Stampato in Italia nel mese di settembre 2017 Printed in Italy in the month of September 2017


Questa cosa è un racconto. Un tessuto. Un viaggio verso l’Oceano Atlantico affilando coltelli nei paesi piccoli a bordo di una motocicletta consorte. È la storia di un arrotino ed ha il sapore della polvere. Una ricerca mentre la strada corre veloce ad un palmo dai piedi. Un viaggio comunicato per dare un compito alla disattenzione nella consapevolezza che la rivoluzione, qualunque essa sia, è un atto di violenza. This thing is a story. A fabric. A journey towards the Atlantic Ocean sharpening knives along the way with a motorbike as a travel companion. This is the tale of a knife grinder and you can really taste the dust. A quest as the road unfolds step by step right in front of you. A journey that needs to be told and to occupy our distraction - fully aware of the fact that a revolution, any kind of revolution, is an act of violence.
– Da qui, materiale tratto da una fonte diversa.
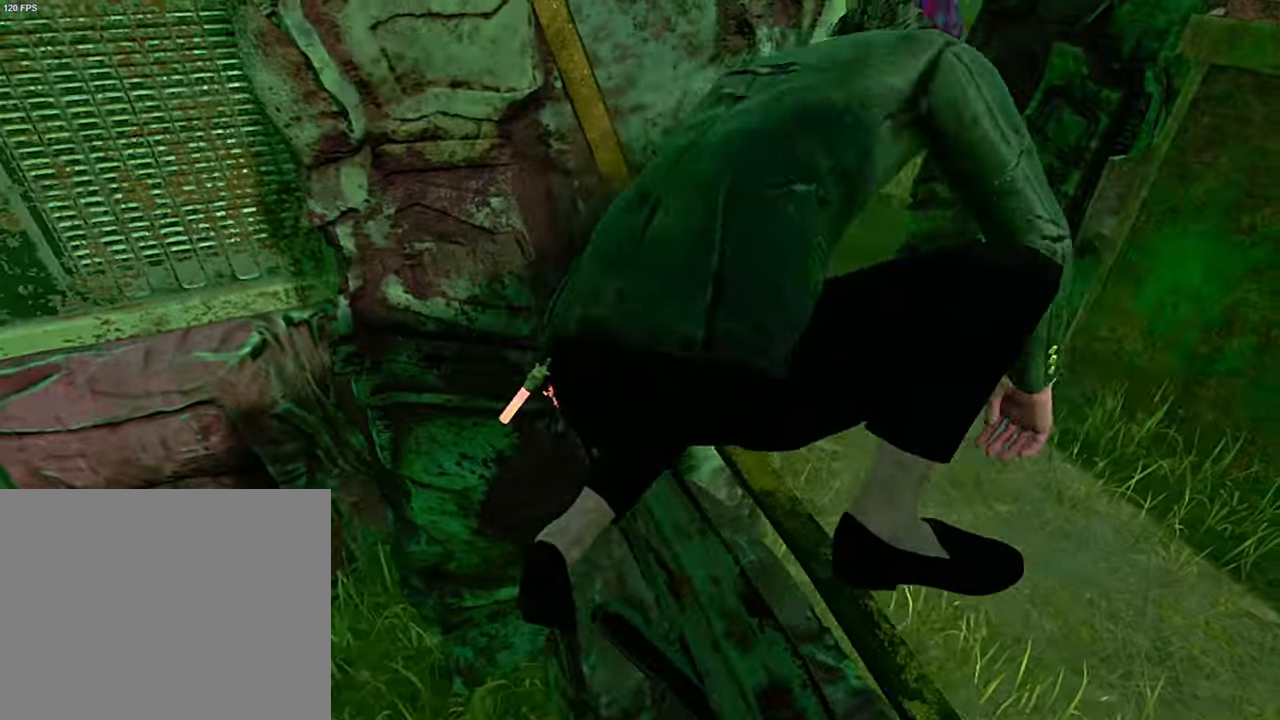
{"keys": ["d", "s", "shift"], "events": [[117, "d", "up"], [250, "d", "down"], [367, "d", "up"], [384, "d", "down"]]}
Il viaggio necessità il superamento dei pregiudizi e della ristrettezza mentale. Portatore di civiltà e democrazia, la riflessione sul suo significato è oggi di cruciale importanza. FuoriRotta è un progetto di azione culturale sul diritto al viaggio che si compie attraverso un bando di finanziamento per giovani viaggiatori, decisi a spostare il loro sguardo verso nuovi orizzonti. The journey requires the surpassing of prejudices and small-mindedness. Bearer of civilization and democracy, a reflection on its meaning is now of crucial importance. FuoriRotta is a project of cultural action on the right to travel that is made through an offer of financing for young travellers who have decided to shift their gaze towards new horizons.